The first section in this part extracted the known numbers from part2 and added this to an array. The purpose of the next section, was to create a loop that iterated over every index in the array and decremented that value by one until the value was 0 such that the sum of every byte in the array was 0. To accomplish this, we had to select the correct combination of characters to fill in the unknowns in the flag. We had 6 characters available: delrsu. Each of these characters represented seperate instructions:
d: Decrement selected index in the array by one
e: The possible operations:
if saved_position_ptr <= 0: exit loop;
elif selectedByte <= 0: --saved_position_ptr;
else opcodeNumber = saved_positions[saved_position_ptr-1];
l: index -= 1 (Select previous index in the array)
r: index += 1 (Select next index in the array)
s: Save position of current character
u: Increment selected index in the array by one
In the start of the second section, the first character in the flag body is selected, the first index in the array is selected and a second array of length 2 is created. The purpose of the second array is to save locations in the flag that the program can "jump" to.
memset(Reg, 0, sizeof(Reg));
RegPtr = 0;
opcodeHelp = 4;
BreakOpLoopSwitch = 0;
numIterations = 0;
while ( 1 )
{
switch ( *(_BYTE *)(opcodeHelp + flag) )
{
case 'd':
--*((_BYTE *)extractedflagptr + index);
break;
case 'e':
if ( RegPtr <= 0 )
{
BreakOpLoopSwitch = 1;
}
else if ( *((char *)extractedflagptr + index) <= 0 )
{
--RegPtr;
}
else
{
opcodeHelp = *((_DWORD *)Reg + RegPtr - 1);
}
break;
case 'l':
--index;
break;
case 'r':
++index;
break;
case 's':
*((_DWORD *)Reg + RegPtr++) = opcodeHelp;
break;
case 'u':
++*((_BYTE *)extractedflagptr + index);
break;
default:
BreakOpLoopSwitch = 1;
break;
}
if ( ++numIterations > 750 )
return 0x270FLL;
if ( BreakOpLoopSwitch )
break;
opcodeHelp += 2;
}To create a loop that would iterate over the array of 6 bytes and decrement them until all bytes are 0, we used a combination of dynamic analysis and logical thinking to create the final flag:
EPT{s8s1d5e3r4e7}
The way this works is that it first saves the positions of the first s-es.

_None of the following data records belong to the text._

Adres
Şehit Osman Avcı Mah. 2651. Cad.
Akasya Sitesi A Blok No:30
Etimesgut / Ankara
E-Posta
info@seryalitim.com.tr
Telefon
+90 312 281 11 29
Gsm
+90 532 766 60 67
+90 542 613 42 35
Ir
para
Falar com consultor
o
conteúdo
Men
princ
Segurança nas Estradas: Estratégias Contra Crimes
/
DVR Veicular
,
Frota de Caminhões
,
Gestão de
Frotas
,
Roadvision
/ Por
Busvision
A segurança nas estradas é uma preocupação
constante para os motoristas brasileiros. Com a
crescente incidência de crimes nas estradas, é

Then decrement the selected byte and check if the selected byte is zero. If the selected byte is less than er equal to 0, the variable saved_position_ptr was decremented by one, ie. pointing to the first s in the flag. If the selected byte is greater than 0, "jump" to the second s and continue execution from there. That means that the program would decrement every byte in the array until it became 0.

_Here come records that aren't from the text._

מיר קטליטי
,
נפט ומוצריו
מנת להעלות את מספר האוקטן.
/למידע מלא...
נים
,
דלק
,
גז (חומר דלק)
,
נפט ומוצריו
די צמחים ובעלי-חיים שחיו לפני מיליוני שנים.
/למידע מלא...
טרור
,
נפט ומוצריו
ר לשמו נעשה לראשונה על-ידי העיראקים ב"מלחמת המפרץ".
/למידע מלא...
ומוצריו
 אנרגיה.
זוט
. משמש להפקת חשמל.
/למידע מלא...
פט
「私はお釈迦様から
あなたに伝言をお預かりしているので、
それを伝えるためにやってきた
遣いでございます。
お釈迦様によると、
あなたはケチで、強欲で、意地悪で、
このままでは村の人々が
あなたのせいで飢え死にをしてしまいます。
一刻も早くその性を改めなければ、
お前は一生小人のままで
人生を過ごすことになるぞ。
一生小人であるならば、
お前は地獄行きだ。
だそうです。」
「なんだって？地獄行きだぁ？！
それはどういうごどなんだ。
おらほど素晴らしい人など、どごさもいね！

When the selected byte is zero and the saved_position_ptr was decremented by one, the program would select the next byte in the array and then jump to the first s. If every byte in the array was zero, the last section in part3 would return the highest value from the array. If that was zero, the program would print You have found the one true flag! Congratulation! and the challenge was complete.
EPT{s8s1d5e3r4e7}